* **Excerpt provided**
.....
Heck, today on the way home from work I was thinking if I could come up with a cool way to play a character with a 4 Intelligence - I was thinking of a half-ogre based on the character "Hodor" from the Song of Ice and Fire books.

But then I realized I would find it frustrating to not be able to contribute to planning and tactics.


----------



## Finley DaDum (Dec 2, 2005)

The concept is actually a multiclass Barbarian/Cleric/Fighter, the build is something like Barbarian 1, Cleric 3, Fighter 4, then a likely prestige class.


----------



## Umbran (Dec 2, 2005)

Finley DaDum said:
			
		

> The concept is actually a multiclass Barbarian/Cleric/Fighter, the build is something like Barbarian 1, Cleric 3, Fighter 4, then a likely prestige class.




Curious.  If you don't mind me asking - is the cleric there to get the PrC, or do you find that just a couple levels of a spellcasting class are effective when you're up over 10 character levels?

Note - it isn't like I'm big on optimizing character builds:  if one of the higher Charismas had remained open, I was thinking a socially oriented rogue/bard would be fun, even if it wasn't a powerhouse.  But with a 12 wisdom, the character either never uses higher than 2nd level spells, or he has to use stat raises just to get beyond that point.  And that seems beyond sub-optimal and heading for the pessimal.
.....
* **Goal**
Extend the forum thread on D&D character builds, picking up right after Umbran's last post.

* **Data rows**
.....
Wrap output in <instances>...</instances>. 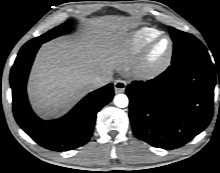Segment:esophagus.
I'll list each match as a JSON object with an SVG mask.
<instances>
[{
  "mask_svg": "<svg viewBox=\"0 0 220 173\" xmlns=\"http://www.w3.org/2000/svg\"><path fill=\"white\" fill-rule=\"evenodd\" d=\"M126 81L124 80H116L114 82V90H115V93L118 94V93H123L126 89Z\"/></svg>",
  "mask_w": 220,
  "mask_h": 173,
  "instance_id": "34e87169",
  "label": "esophagus"
}]
</instances>
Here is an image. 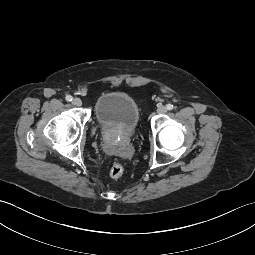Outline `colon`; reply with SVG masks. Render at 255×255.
Listing matches in <instances>:
<instances>
[{
    "mask_svg": "<svg viewBox=\"0 0 255 255\" xmlns=\"http://www.w3.org/2000/svg\"><path fill=\"white\" fill-rule=\"evenodd\" d=\"M124 173V167L120 162H113L109 168V175L114 178H120Z\"/></svg>",
    "mask_w": 255,
    "mask_h": 255,
    "instance_id": "5ec220e1",
    "label": "colon"
}]
</instances>
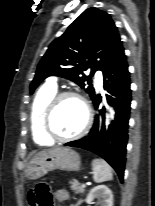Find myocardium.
.....
* **Response**
----------



## cmanos (Dec 2, 2005)

how about doing a serpentine draft order..

1 -> 2 ->3 ->4 ->4 ->3 -> 2 -> 1 -> 2 ...

That way, while the unlucky person to get the 4th place, can get a good draw in the second round.


----------



## Finley DaDum (Dec 2, 2005)

Umbran said:
			
		

> Curious.  If you don't mind me asking - is the cleric there to get the PrC, or do you find that just a couple levels of a spellcasting class are effective when you're up over 10 character levels?
> 
> Note - it isn't like I'm big on optimizing character builds:  if one of the higher Charismas had remained open, I was thinking a socially oriented rogue/bard would be fun, even if it wasn't a powerhouse.  But with a 12 wisdom, the character either never uses higher than 2nd level spells, or he has to use stat raises just to get beyond that point.  And that seems beyond sub-optimal and heading for the pessimal.




Well the build is a version of a cohort for a Cleric character for a current campaign.  The Cleric levels are their for 2 reasons, first the cleric levels tie him to the PC, 2nd the cohort is an Orc and I wanted to explore the concept of redemption of a former foe.  

Mechanically it is very unlikely the Cohort will ever rise above 8th level.  If he does I would likely pursue a prestige class at that point.  Leading canindates are Divine Crusader and Pious Templar both have seperate spellcasting so the lower Wisdom is less of a problem.

I do think sometimes people worry too much about having a low score in a spellcasting stat.  For pure casters in can be a problem but for multiclass by the time you get to the level where you would be restricted getting a stat boosting item, a book, a wish, or just using your stat bumps can take care of most problems.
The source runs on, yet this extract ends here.